La risposta dei giornalisti: «Non giochiamo con le parole»
In riferimento al comunicato aziendale del 29 giugno 2017, i giornalisti della Periodici San Paolo ritengono di dover precisare che la disdetta dell’accordo di secondo livello e di tutti gli accordi successivi (che non sono modifiche né integrazioni perché la stessa azienda si è sempre rifiutata di aggiornare da oltre dieci anni a questa parte il contratto integrativo in vigore) non è un atto “prettamente formale”, ma sostanziale: è un atto gravissimo nel merito, come pure nel metodo con il quale è stato deciso e comunicato.
Di fatto, i vertici della Periodici San Paolo pensano di poter chiedere ai giornalisti, come pure a tutti gli altri dipendenti, di avviare una trattativa mettendo una pistola carica sul tavolo.
Come abbiamo scritto nella comunicazione con cui abbiamo proclamato lo sciopero, siamo pronti a trattare e discutere su tutto, ma solo quando quella pistola sarà tolta dal tavolo.

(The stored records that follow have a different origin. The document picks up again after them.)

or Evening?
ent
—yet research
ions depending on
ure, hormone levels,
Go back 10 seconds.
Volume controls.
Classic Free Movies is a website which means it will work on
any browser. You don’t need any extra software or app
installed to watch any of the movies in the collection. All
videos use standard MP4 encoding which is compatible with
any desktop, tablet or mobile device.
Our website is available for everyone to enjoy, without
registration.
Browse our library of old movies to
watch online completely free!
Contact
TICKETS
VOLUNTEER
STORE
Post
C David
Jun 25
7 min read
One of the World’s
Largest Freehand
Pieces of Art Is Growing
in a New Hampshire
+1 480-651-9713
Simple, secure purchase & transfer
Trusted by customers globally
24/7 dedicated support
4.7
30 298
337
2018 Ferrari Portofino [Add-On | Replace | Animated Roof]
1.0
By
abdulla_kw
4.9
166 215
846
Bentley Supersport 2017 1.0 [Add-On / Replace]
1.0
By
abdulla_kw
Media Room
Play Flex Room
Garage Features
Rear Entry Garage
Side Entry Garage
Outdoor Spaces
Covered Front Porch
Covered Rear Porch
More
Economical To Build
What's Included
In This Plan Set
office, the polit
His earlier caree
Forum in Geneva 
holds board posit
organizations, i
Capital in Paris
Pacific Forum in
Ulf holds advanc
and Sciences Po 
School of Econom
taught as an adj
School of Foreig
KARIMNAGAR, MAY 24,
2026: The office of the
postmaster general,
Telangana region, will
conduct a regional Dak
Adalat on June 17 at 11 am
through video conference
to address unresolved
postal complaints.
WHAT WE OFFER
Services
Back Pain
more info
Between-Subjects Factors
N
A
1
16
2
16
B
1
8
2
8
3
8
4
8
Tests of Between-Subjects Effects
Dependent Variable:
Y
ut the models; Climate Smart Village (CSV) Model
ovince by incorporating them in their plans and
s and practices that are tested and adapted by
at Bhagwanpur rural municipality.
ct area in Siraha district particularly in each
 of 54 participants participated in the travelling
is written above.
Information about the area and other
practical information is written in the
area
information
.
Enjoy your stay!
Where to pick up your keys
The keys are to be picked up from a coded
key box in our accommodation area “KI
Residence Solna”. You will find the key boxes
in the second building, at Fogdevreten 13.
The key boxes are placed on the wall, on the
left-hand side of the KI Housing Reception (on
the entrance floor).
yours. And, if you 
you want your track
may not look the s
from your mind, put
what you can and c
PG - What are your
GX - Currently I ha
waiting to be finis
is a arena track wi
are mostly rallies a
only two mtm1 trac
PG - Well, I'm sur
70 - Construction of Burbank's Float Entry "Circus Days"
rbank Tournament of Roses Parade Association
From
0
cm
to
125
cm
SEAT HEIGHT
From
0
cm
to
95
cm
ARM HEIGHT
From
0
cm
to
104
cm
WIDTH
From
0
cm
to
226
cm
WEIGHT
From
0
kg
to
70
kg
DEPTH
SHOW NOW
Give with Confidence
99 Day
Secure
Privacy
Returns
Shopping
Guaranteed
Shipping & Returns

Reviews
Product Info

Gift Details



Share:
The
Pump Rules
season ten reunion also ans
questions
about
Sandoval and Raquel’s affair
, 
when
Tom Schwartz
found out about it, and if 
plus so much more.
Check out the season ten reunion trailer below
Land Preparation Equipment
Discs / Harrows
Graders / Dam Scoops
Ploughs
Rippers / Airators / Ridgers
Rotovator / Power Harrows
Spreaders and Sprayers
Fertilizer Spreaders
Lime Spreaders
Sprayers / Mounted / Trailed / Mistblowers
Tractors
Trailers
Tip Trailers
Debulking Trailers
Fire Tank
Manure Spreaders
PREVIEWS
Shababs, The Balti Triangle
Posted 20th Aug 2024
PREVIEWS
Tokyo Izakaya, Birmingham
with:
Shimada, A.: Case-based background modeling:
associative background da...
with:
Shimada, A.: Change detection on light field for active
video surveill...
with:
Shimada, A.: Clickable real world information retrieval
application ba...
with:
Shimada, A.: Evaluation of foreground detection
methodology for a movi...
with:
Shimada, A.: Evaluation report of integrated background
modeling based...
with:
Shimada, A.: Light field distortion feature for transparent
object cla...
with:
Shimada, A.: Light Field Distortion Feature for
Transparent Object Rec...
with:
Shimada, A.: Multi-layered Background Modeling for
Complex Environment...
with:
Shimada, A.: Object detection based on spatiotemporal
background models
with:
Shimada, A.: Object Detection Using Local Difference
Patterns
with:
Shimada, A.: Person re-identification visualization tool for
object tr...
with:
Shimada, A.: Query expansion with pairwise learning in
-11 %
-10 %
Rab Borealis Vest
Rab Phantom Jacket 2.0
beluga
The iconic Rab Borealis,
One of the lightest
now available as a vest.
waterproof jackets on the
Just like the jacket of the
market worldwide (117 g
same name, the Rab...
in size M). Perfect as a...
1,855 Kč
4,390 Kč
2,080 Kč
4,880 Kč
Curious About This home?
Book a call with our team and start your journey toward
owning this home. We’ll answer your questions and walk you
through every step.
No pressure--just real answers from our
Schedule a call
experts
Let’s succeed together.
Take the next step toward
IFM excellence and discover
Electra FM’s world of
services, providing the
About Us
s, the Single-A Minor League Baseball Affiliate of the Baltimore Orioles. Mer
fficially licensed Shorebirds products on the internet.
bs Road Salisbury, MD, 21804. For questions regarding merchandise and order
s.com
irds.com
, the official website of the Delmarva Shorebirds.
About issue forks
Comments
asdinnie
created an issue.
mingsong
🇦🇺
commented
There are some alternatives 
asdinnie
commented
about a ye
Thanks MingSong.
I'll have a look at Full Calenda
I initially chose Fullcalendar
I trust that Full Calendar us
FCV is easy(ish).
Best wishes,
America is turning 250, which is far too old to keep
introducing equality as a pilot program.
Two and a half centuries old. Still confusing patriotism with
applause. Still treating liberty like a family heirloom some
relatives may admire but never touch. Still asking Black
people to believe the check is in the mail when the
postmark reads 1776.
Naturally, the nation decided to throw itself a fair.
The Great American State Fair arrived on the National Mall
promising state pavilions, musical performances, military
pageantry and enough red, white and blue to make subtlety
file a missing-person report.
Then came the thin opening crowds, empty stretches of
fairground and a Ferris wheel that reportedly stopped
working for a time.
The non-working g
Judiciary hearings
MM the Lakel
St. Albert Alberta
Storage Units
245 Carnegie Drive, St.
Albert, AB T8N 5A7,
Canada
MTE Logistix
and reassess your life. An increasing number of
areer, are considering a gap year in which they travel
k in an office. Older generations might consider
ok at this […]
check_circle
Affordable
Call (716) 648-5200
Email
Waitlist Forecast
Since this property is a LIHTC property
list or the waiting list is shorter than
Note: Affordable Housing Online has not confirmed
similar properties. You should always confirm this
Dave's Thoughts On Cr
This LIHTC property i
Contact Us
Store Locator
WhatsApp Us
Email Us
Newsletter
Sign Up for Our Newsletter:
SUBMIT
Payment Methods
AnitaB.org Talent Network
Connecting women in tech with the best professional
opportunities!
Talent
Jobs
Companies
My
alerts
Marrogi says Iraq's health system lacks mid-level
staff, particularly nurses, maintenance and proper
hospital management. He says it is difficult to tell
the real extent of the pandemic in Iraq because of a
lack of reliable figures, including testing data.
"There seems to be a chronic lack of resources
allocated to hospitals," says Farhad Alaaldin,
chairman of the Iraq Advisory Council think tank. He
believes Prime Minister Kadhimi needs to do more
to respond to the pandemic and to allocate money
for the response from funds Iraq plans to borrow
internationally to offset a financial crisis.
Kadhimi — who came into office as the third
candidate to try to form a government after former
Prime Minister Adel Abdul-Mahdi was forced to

Conosciamo bene i sacrifici dei giornalisti e degli altri dipendenti della Periodici per uscire dalla crisi: quasi quattro anni di solidarietà e cassa integrazione, di vicedirettori costretti a dimettersi o collocati in cassa integrazione a zero ore, di un’intera redazione piegata a una pesantissima decurtazione dello stipendio per evitare il licenziamento di sette colleghi. Conosciamo cos’è accaduto agli impiegati non giornalisti: cassa integrazione fino al 50, 70 e anche 100 per cento, con casi di persone che sono state messe letteralmente su una strada.
Riteniamo sia da irresponsabili innescare, ora, una nuova escalation di tensioni fra dipendenti, redazioni e vertici della Periodici in un momento tanto delicato per il nostro presente e per il nostro futuro. Le crisi si superano con l’ingegno e l’impegno di tutti, con il fare squadra e con il coinvolgimento di tutte le componenti. Non con la mortificazione e lo scontro, non tagliando stipendi e togliendo serenità ai giornalisti, ai dipendenti e a tutte le loro famiglie.
Se sono vere e sincere le parole contenute nel comunicato aziendale richiamato sopra, se è vero che la volontà è quella di dare un futuro più certo a tutti, allora l’azienda dimostri con i fatti di volere veramente il bene di tutti: ritiri l’atto unilaterale (la pistola sul tavolo di cui sopra) e si fissi di comune accordo la fitta serie di incontri a cui fa cenno. Né noi né – ne siamo certi – la componente non giornalistica si tirerà indietro.